British music critic (1913–2005)

Ronald Crichton (28 December 1913 - 16 November 2005) was a music critic for the Financial Times in the 1960s and 1970s. He was a scion of the Earls of Erne. In his Times obituary he was described as "one of the last of the school of those cultured mandarins who were able to write and talk about all matters concerning the arts."

==Education and early career==
He was born in Scarborough, North Yorkshire, the son of Colonel Charles William Harry Crichton, DSO (1872-1958), by his wife Dorothy Maud (who died in 1959), daughter of the Hon. Eustace Henry Dawnay, scion of the Viscounts Downe. He was educated at Radley College and Christ Church, Oxford, where he read French, but also discovered opera through the University Opera Club, then in its earliest days. He persuaded the club to mount the first British performance of Castor et Pollux by Rameau in November 1934 at Magdalen College.

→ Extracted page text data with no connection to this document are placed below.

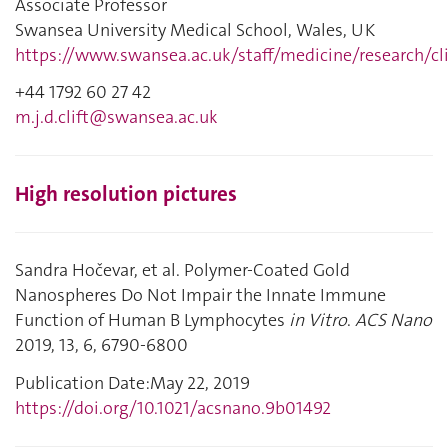
Associate Professor
Swansea University Medical School, Wales, UK
https://www.swansea.ac.uk/staff/medicine/research/cl
+44 1792 60 27 42
m.j.d.clift@swansea.ac.uk
High resolution pictures
Sandra Hočevar, et al.
Polymer-Coated Gold
Nanospheres Do Not Impair the Innate Immune
Function of Human B Lymphocytes
in Vitro
.
ACS Nano
2019,
13,
6,
6790-6800
Publication Date
:
May 22, 2019
https://doi.org/10.1021/acsnano.9b01492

After Oxford, Crichton became secretary of the Anglo-French Art and Travel Society, through which he was able to organise the visits of French theatrical companies to the United Kingdom, most notably Comédie-Française's appearance at the Savoy Theatre in 1938.

==Ballet==
Crichton worked with the choreographer Andrée Howard on her best known ballet La fête étrange (1940), premiered by the London Ballet at the Arts Theatre, London. Although based on an episode in Alain-Fournier's novel Le Grand Meaulnes, Crichton produced a significantly adapted libretto, and also chose the six piano pieces and songs by Fauré used in the score (which were orchestrated by Guy Warrack). It was taken up by the Royal Ballet in 1958 and has subsequently received hundreds of performances.

==Critic==
After serving in the Army in Britain and Greece during a war, Crichton joined the British Council, where he worked over the next two decades in Greece, Belgium, West Germany, and London. His freelance writing began in the early 1960s, and in 1967 he joined The Financial Times as a full-time critic, taking over from Andrew Porter as chief music critic in 1972. He retired from the FT in 1978. He also wrote for Opera magazine and The Dancing Times, edited books on the works of Manuel de Falla and Ethel Smyth, wrote the BBC Music Guide on de Falla (1992), and was a contributor to The New Grove Dictionary of Music (1979) and The New Grove Dictionary of Opera (1992).

Crichton shared the latter years of his life with his partner Juan Soriano, in Eastbourne and later in Barcelona, where Soriano came from. He died at the age of 91 in 2005 in Arenys de Mar, a town some 25 miles to the north of Barcelona. At the time he was working on a history of French opera.